> _Material for this exercise_
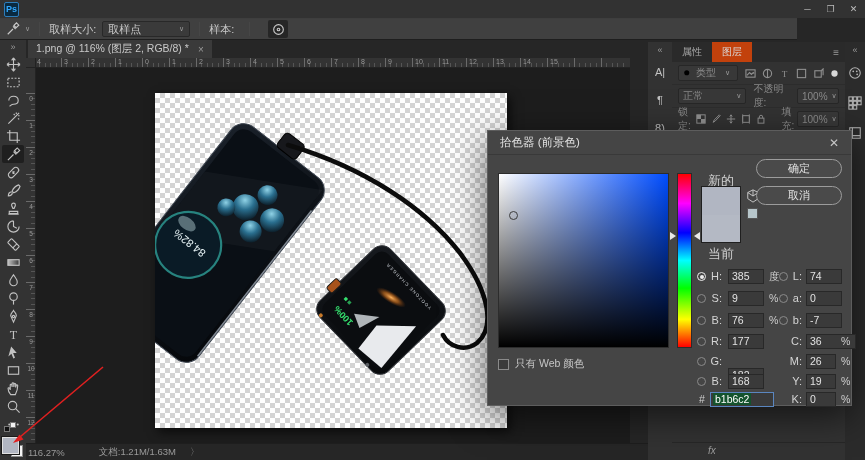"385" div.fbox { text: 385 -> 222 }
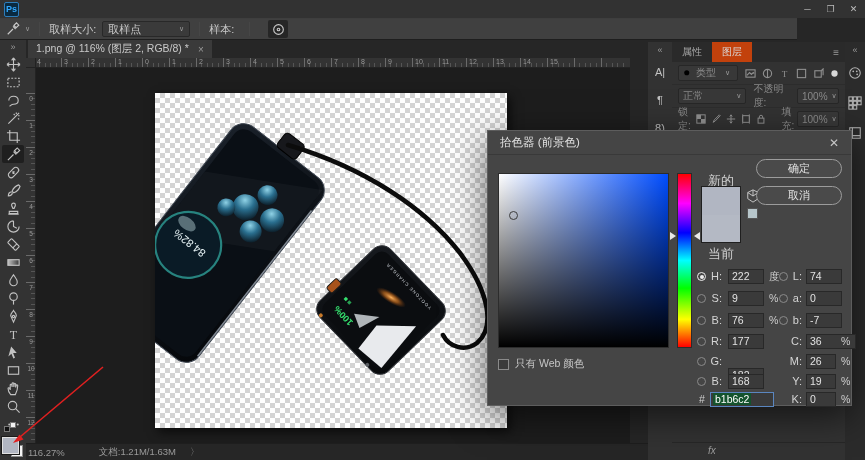"168" div.fbox { text: 168 -> 324 }
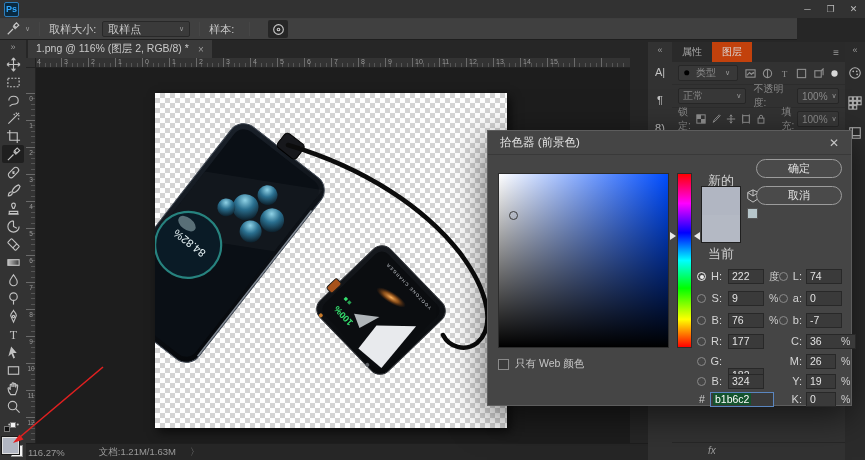"b1b6c2" .hexsel { background: #14532d -> #c2410c }
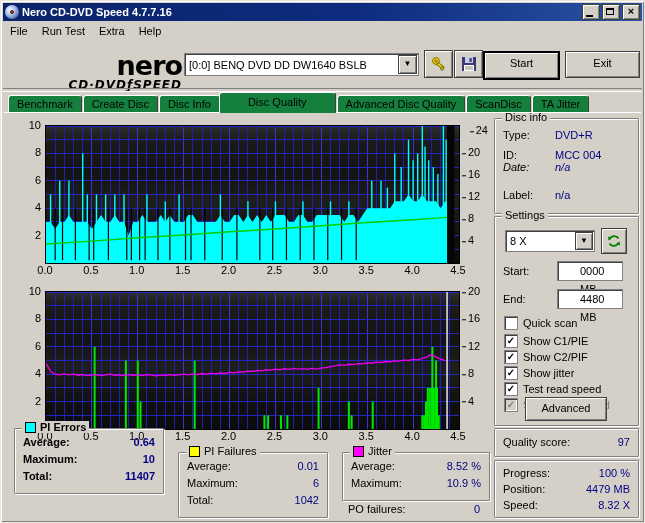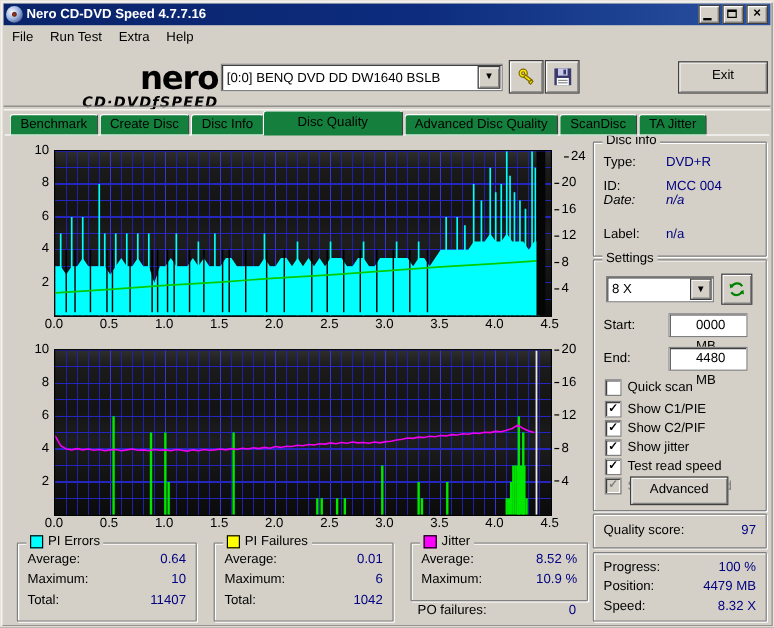"Start" div.push-btn { html: none -> <div>Start</div> }
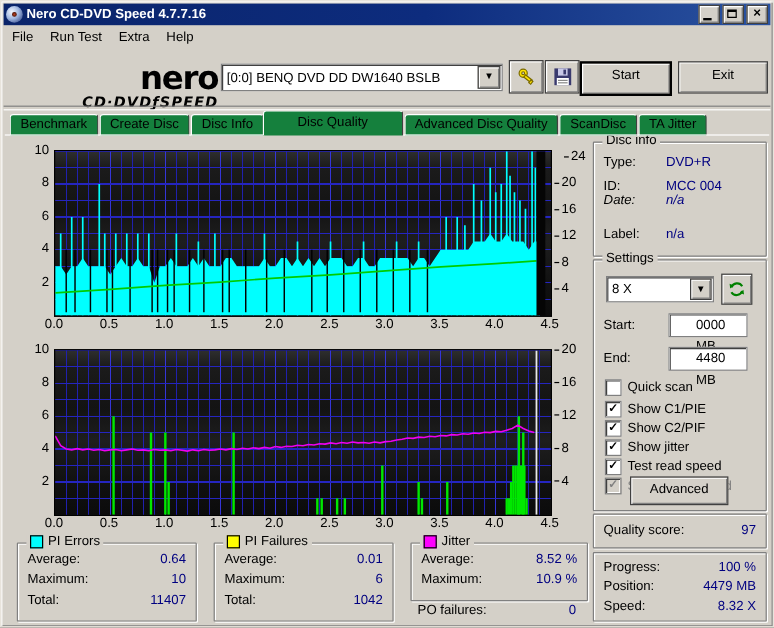"PI Errors" div.group { font-weight: none -> bold; top: 452px -> 428px }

> _Instruction_
An exact copy is required of the lines from the one holding "html: none ->" to the end of the entries above, both included; no pictures belong in it.

> _Solution for this task_
"Start" div.push-btn { html: none -> <div>Start</div> }
"PI Errors" div.group { font-weight: none -> bold; top: 452px -> 428px }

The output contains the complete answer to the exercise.